Here's What It's Really Like Inside the Oldest Bar in the United States

It's disputed whether Lafitte's Blacksmith Shop is the oldest bar in the U.S., or the oldest structure used as bar in our country. Regardless, the shop was built in 1722.

lafitte oldest bar
Photo: General Photographic Agency / Getty Images

Lore surrounds New Orleans, and Lafitte's Blacksmith Shop—a hole-in-the-wall bar on the infamous Bourbon Street—is no exception to this rule. History paints a hairy picture of the structure: once owned by pirate Jean Lafitte, the house functioned as a blacksmith's shop by day and a smuggling operation for stolen, illicit goods by night.

When the pirate was arrested and his business seized, that house—a squat property with a slate roof, brick walls, and windows protected by gray storm shutters—was converted into a bar. That bar, New Orleaners say as fact, is the oldest bar in the U.S.. (It's disputed whether Lafitte's Blacksmith Shop is the oldest bar in the U.S., or the oldest structure used as bar in our country. Regardless, the shop was built in 1722.)

It's that fact that brought my friends and me to the corner of Bourbon and St. Phillip streets on a recent cold winter evening. As a one-time Southern resident, I'd stepped inside the two-story brique-entre-poteau—brick-between-post—building windows, which rise from floor-to-ceiling, more often than I'd entered through the bar's front door; but tonight its windows were closed, and a fire, lit inside its freestanding stone fireplace, warmed a gaggle of patrons gathered around the red and brown brick bar.

"Can you tell how old it is?" I asked my friends in the shop, lit by only votive candles, as they squinted in the darkness. One pointed out the ceiling over the bar seemed to be sinking—it was—while another dashed for drinks despite that harrowing idea.
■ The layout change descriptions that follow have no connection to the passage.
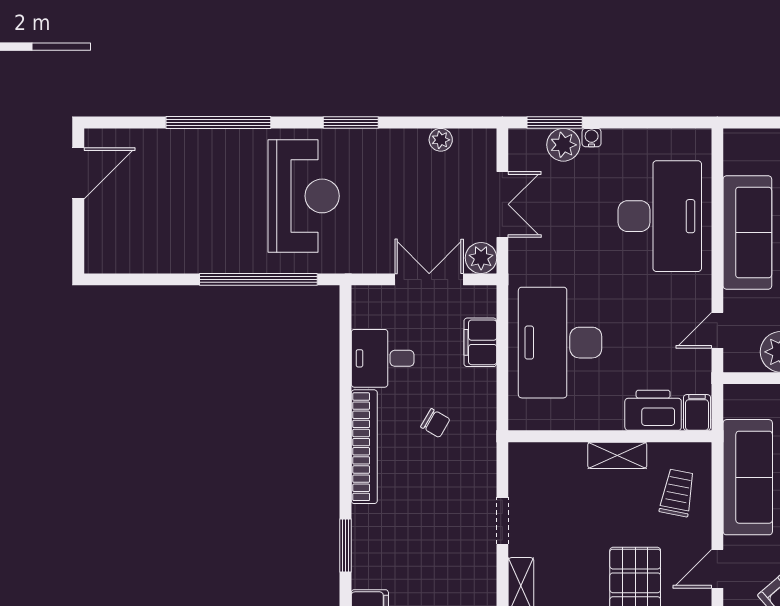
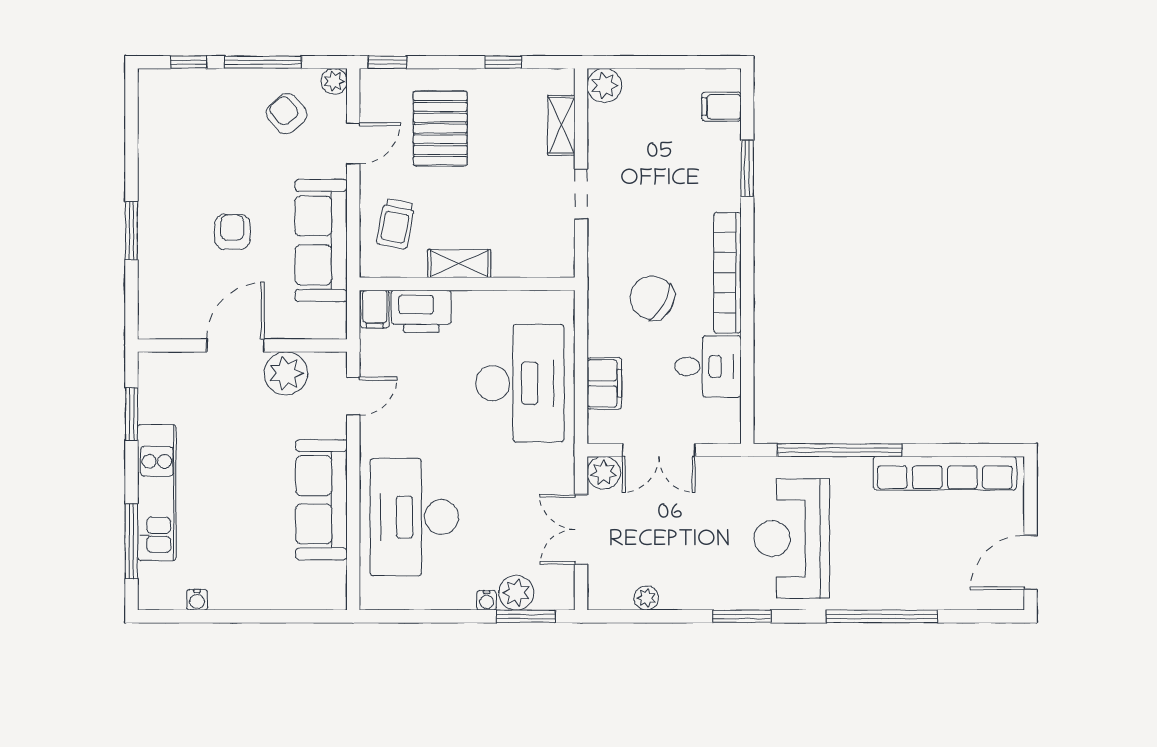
row of seats: (159, 258) -> (945, 473), added
chair: (435, 423) -> (652, 298), width x1.87, depth x1.87

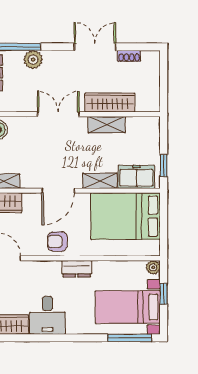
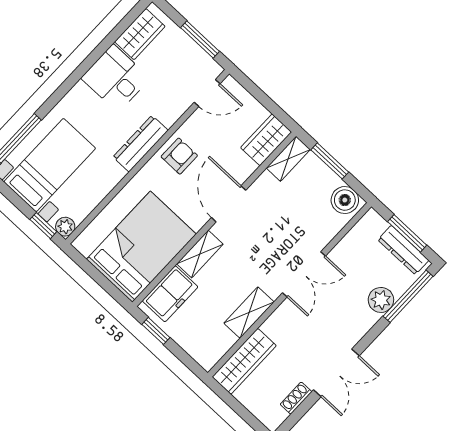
wardrobe: (110, 103) -> (244, 361), moved
dresser: (77, 269) -> (140, 144), width x1.44
window: (164, 294) -> (43, 226), moved

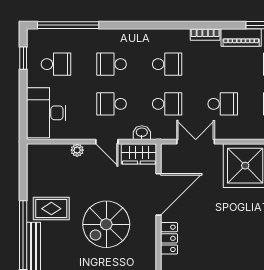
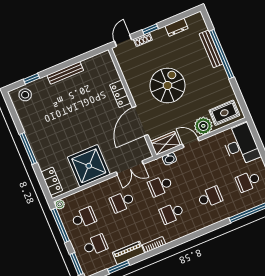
school desk: (112, 104) -> (198, 170), removed
plant: (77, 150) -> (203, 126), width x1.87, depth x1.87
rug: (51, 209) -> (224, 113), moved

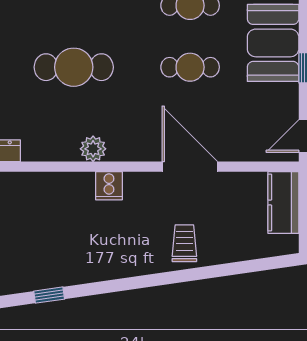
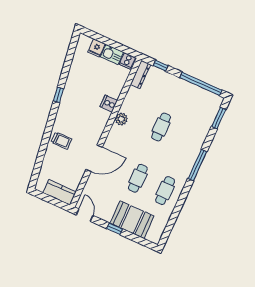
cafe table: (74, 67) -> (161, 127), width x0.73, depth x0.74
cooker: (109, 186) -> (109, 104), moved
window: (49, 295) -> (59, 95), moved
While many tourists go straight for the "voodoo" grape daiquiri, a powerful mixture of bourbon, vodka, grape juice, and crushed ice, or the obituary cocktail, a combo of gin, dry vermouth, and a splash of Pernod bitters, we opted for cold beer, bad wine, and a vodka tonic, served in small, clear plastic cups—all the better to take to-go.

(Note: New Orleans does not have a strict open container law. Pedestrians can drink on sidewalks and in streets from plastic cups. Vehicle drivers may not do the same.)

In the back room, a singer crooned at a baby grand piano. We scored a scratched-up table-for-four near enough to the music so that we hear him—and the many patrons who had circled around him—sing the classics "My Girl," by the Temptations, "Let's Stay Together," by Al Green, and "Sweet Home Alabama," by Lynyrd Skynyrd, but not so close that we were bombarded by the long lines to the single-stall bathrooms.

As we learned the next night on a ghost tour that took a pit stop in front of Lafitte's, bartenders and patrons have often, allegedly, spotted the ghost of Jean Lafitte sitting at a table near the piano bar, tipping back a drinking and caroling with other guests. (Another ghost, a woman, has been spotted darkening the second-story windows.)

But during our visit, the only ghosts we spotted were—unfortunately—the ghosts of bad bathroom experiences. The women's single-stall bathroom featured a huge hole in the wall, while we were told the men's bathroom was basically a hole in the floor.

Despite that, my friends agreed, time spent at Lafitte's was a charming experience. The only complaint—beyond its bathrooms, of course—was that the history of the building was hidden in the dark. To which I say: back in the day, Lafitte's Blacksmith Shop was only a daytime cover; it became what it really was in the dark of night.

The same is true of today's bar: it's pleasant at noon, but Lafitte's is most alive, with people and with piano music and perhaps even with ghosts, in the evening. (Plus, you'll be glad you didn't have a better view of the bathrooms—just trust me on this.)